Palmarum

Predigtfragmente von Diakon und Seelsorger Manfred Büsing

Aus dem Evangelium Joh.12,12-19 für Sonntag Palmarum 05.04.2020

Als am nächsten Tag die große Menge, die aufs Fest gekommen war, hörte, dass Jesus nach Jerusalem kommen werde, nahmen sie Palmzweige und gingen hinaus ihm entgegen und schrien: Hosianna! Gelobt sei, der da kommt im Namen des Herrn, der König von Israel!

Dieses Jahr – kein Einzug nach Jerusalem! Mehrfach konnte ich dieses hollywood-reife Spektakel am Ölberg in den letzten Jahren miterleben. Ganze Pilgerscharen, Touristengruppen und einheimische Bevölkerung standen da vor den Toren Jerusalems. Sie säumten den Weg vom Dorf Betfage runter bis ans Stephanstor, Händler verkauften noch schnell die letzten Palmzweige – dazu Kaltgetränke und Essbares. Dann kam Jesus (wahrscheinlich ein gebuchter Schauspieler) mit einem ganzen Tross an Jüngerinnen und Jünger – dazu Blaskapellen, Kreuzträger, Gläubige in fast ökumenischer Eintracht. Das Hosianna in allen Sprachen. Jedes Jahr nachgestellt und aufgeführt – ein bisschen Klein-Oberammergau.
Dieses Jahr ist aber auch in Israel/Palästina alles anders. An Palmarum bleibt der Ölberg leer, die Zweige an den Palmen und die Imbisswagen in der Garage. Der Esel bleibt zufrieden im Stall – der Jesus-Darsteller wahrscheinlich ohne Honorar.
Und wir? Bleiben auch zu Hause. Finden etwas Zeit zum virtuellen Mitgehen am Ölbergweg. Wo stellen wir uns mit auf? Bei den Touristen, um aus der Ferne am Geschehen teilzunehmen?

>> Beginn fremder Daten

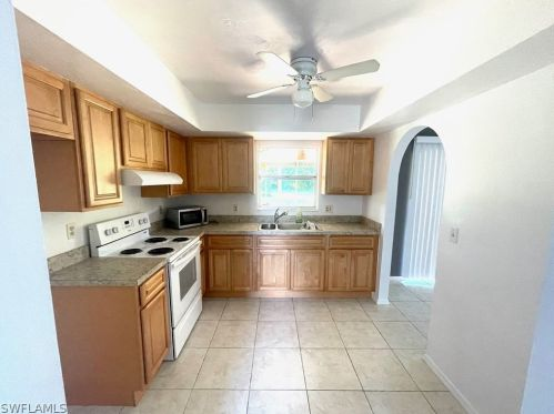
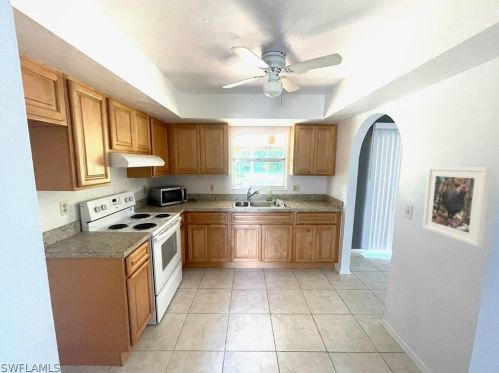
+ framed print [422,166,492,248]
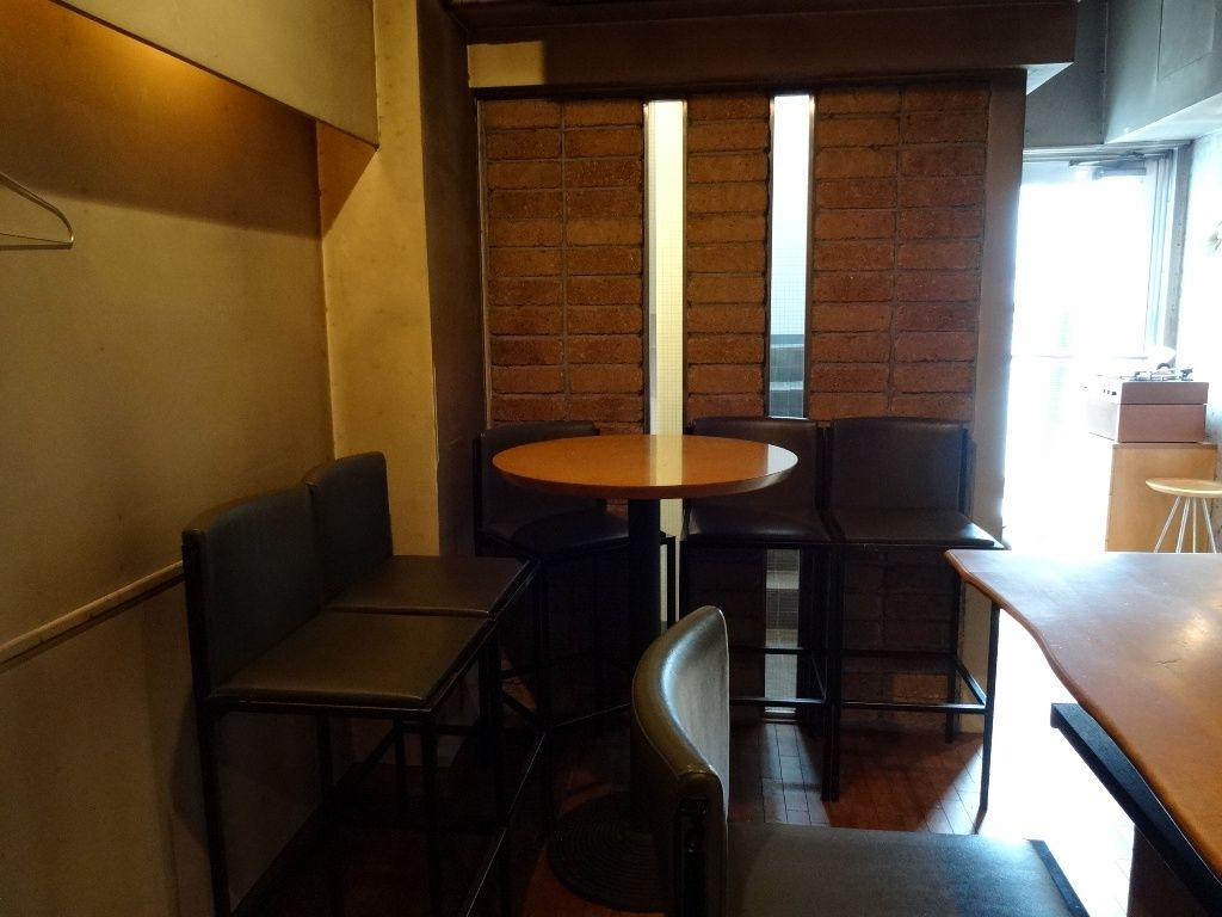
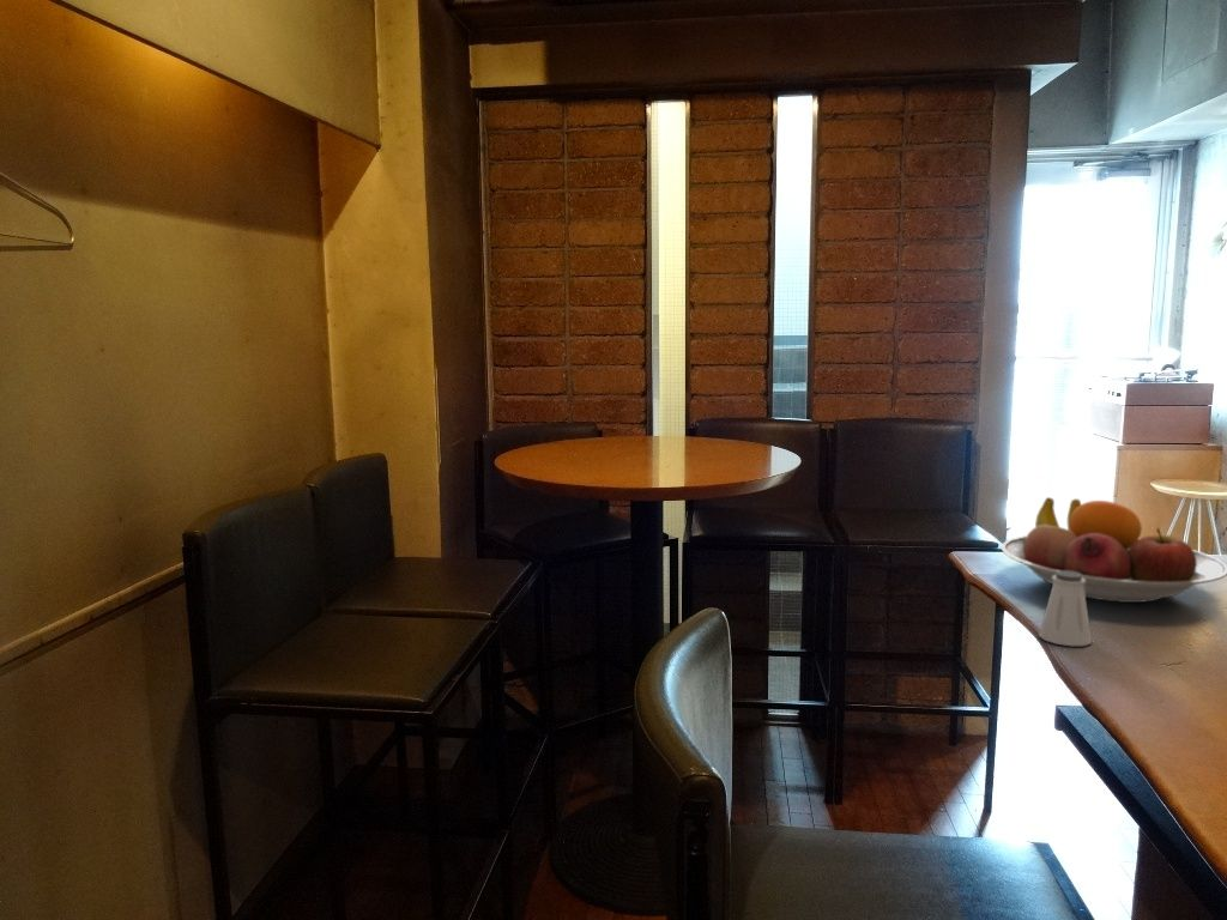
+ saltshaker [1038,571,1093,647]
+ fruit bowl [1001,496,1227,604]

Motto: „Komm mir bloß nicht zu nahe, Jesus“. Oder eher bei den Pilgern? Motto: „Heute Hosianna. Gelobt sei, der da kommt.“ Schon sehr bald werden diese dann aber rufen: „Kreuzige ihn“. Das Szenario hat ja erst begonnen. Die Karwoche liegt vor uns. Ein langer Weg mit Leid und Schmerz –noch weit entfernt schimmert ein schwaches Osterlicht. Vielleicht bleibe ich aber auch nicht am Rand stehen. Ich gehe ein paar Schritte mit Jesus mit. Folge ihm. Tastende Schritte in aller Unvollkommenheit. Ein Wagnis mit Folgen. Ich entdecke einen Hoffnungsträger. Bemerke, dass sich Schwäche durchaus in Stärke verwandeln kann. Am Kreuz komme ich dabei nicht vorbei. Das wird hart, nicht wirklich zumutbar, ein Skandal. Geht das nicht auch anders? Der sanfte Rebell auf einem Esel. Hosanna, das gefällt mir. Da schwinge ich dann auch gern mal ein paar Palmzweige. Aber die göttliche Dramaturgie verfolgt einen anderen Plan. Ich versuche, dranzubleiben, mit meiner Stärke und Schwäche, mit meinem Glauben und Zweifel, mit Hosanna und dem „Kreuzige ihn“. Dabei werde ich nicht in Quarantäne geschickt. Komme nicht in die Isolation. In der großen Gemeinschaft der Glaubenden habe ich meinen Platz. Ich ahne bis heute eine lebendige Dynamik von Geschenk und Herausforderung, von Stärke und Zerbrechlichkeit, von Passion und Auferstehung.
Jeder Sonntags-Gottesdienst ist immer auch ein Stück Ölbergprozession. Kyrie und Gloria – Klage und Lob – Dank und Bitte. Wir gehen heute unsere eigenen Wege in unseren eigenen vier Wänden. Dennoch in heiliger Geistkraft verbunden. Zwei Schritte vor und einen zurück. Aber auch so kommen wir weiter – auf Ostern zu. Amen – Ja, so sei es! Und der Segen Gottes begleitet uns durch diese Zeit.